Sunday, January 19, 2014


When it comes to selling stroke-recovery machines to therapists, the phrase "another tool in the toolbox" is all the rage. Vendors (sellers) use the toolbox idea to soft-peddle to therapists. Here's how the pitch goes...

"We have this great new machine. It works great. Now, I'm not saying to pitch what you use. I'm just saying that this machine of mine is...another tool in the toolbox." But therapy time is very (very), very limited. So, Ms. Therapist, if you use their machine, there'll be no time for what you have been using. And the vendor knows this. 

But the vendor is scared to say their version of the truth which is, "My machine works better than what you have been using" because that suggests the therapist has been providing something less than the best. (And you don't insult the client, right?) But that's exactly what they are saying. My machine works better than what you usually use... Instead, the vender, fearing being considered condescending treats the clinician like a child and says, "You're doing just fine. This is just another tool for your toolbox." Its like telling a child, "I love Joey, your (stinking, puked-on) Teddy bear  too. But lets just get another Teddy. You can keep Joey too (in the garbage!) but we'll buy you this new one."

I find this even more condescending to therapists than giving it to them straight. Vendors, if you think your thingy works better, say so. Not to is spineless because you've not stepped up for the people who need you. No, not therapists (your bank account or your boss). You've not stepped up for survivors. If your thing works, get behind it. And if you are truly behind it, soft-peddling just makes you someone who'd rather make the sale than do the right thing.

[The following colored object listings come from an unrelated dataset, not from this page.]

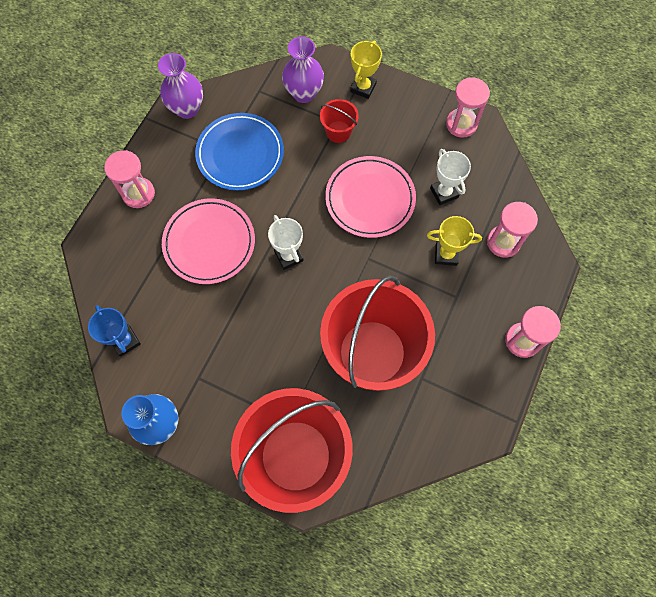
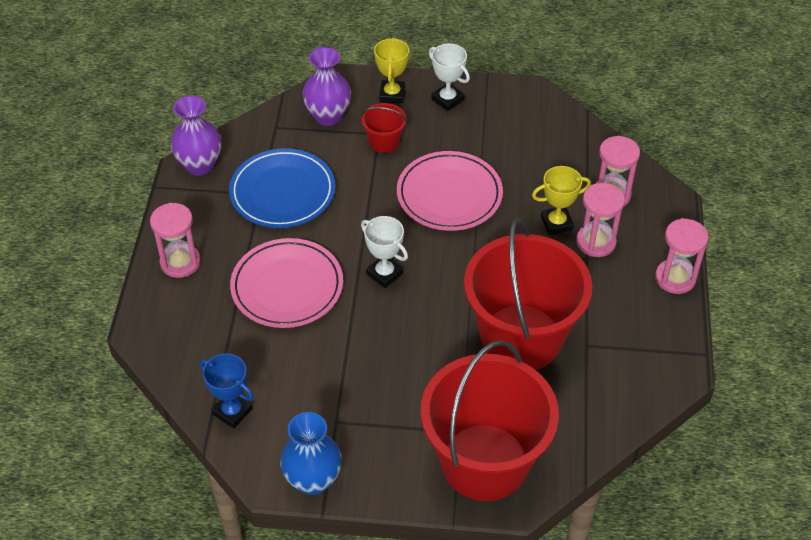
camera: 20 degrees left, 20 degrees down
(444, 193) = (526, 167): white trophy -> white trophy (447, 99)
(461, 124) = (514, 100): pink hourglass -> pink hourglass (595, 242)

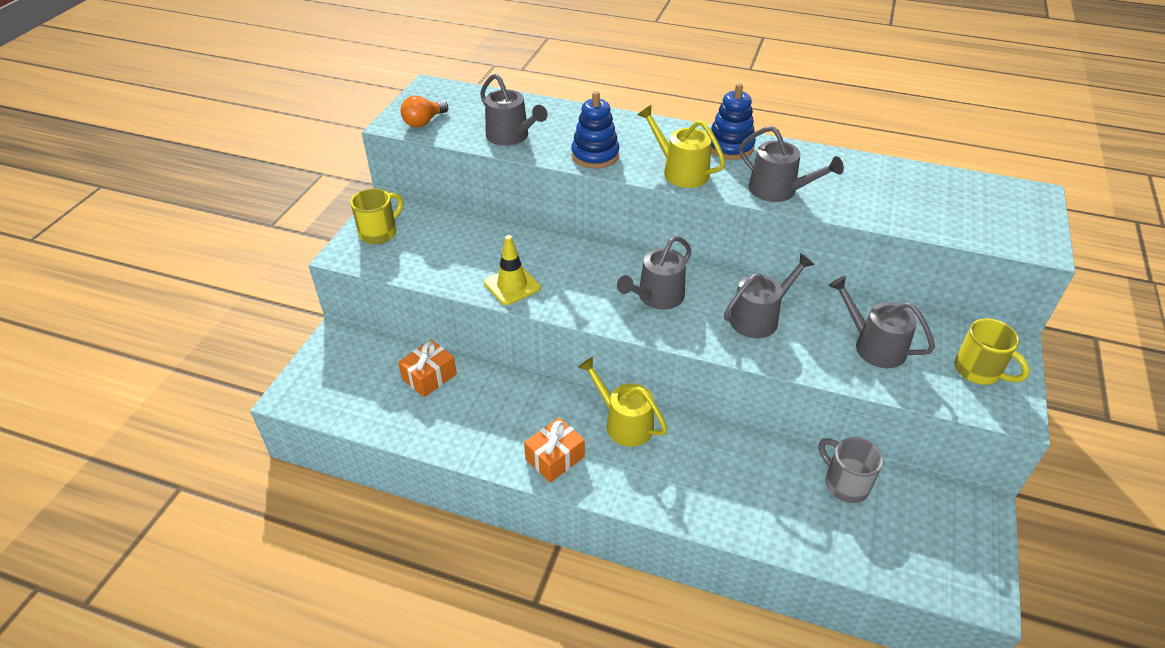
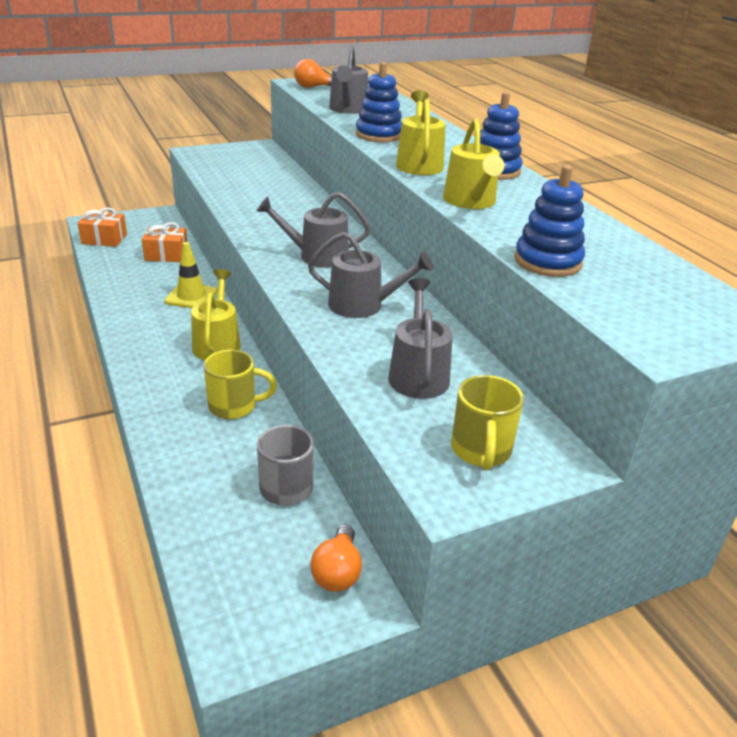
camera: 45 degrees right, 10 degrees down
(379, 233) = (231, 153): yellow mug -> yellow mug (234, 406)
(512, 285) = (244, 205): yellow traffic cone -> yellow traffic cone (191, 296)
(555, 458) = (144, 329): orange gift -> orange gift (104, 239)
(778, 190) = (471, 201): grey watering can -> yellow watering can
(903, 217) = (547, 261): none -> blue stacking toy
(948, 507) = (337, 572): none -> orange light bulb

Of course, if you want $ over integrity, you'll get neither.


vb said...

Dear Peter,

Interesting view on the subject.

In a related subject, in your opinion, which are the most important properties that a new rehab tech should incorporate (e.g, price, simplicity of use,...).

Assuming of course that was already subject of extensive clinical validation.



Peter G Levine said...

Thanks for the comment. In answer I'd say, read this:

Mike said...

Too bad, this is the age where healthcare is more about doing business than caring.Money rules everything nowadays.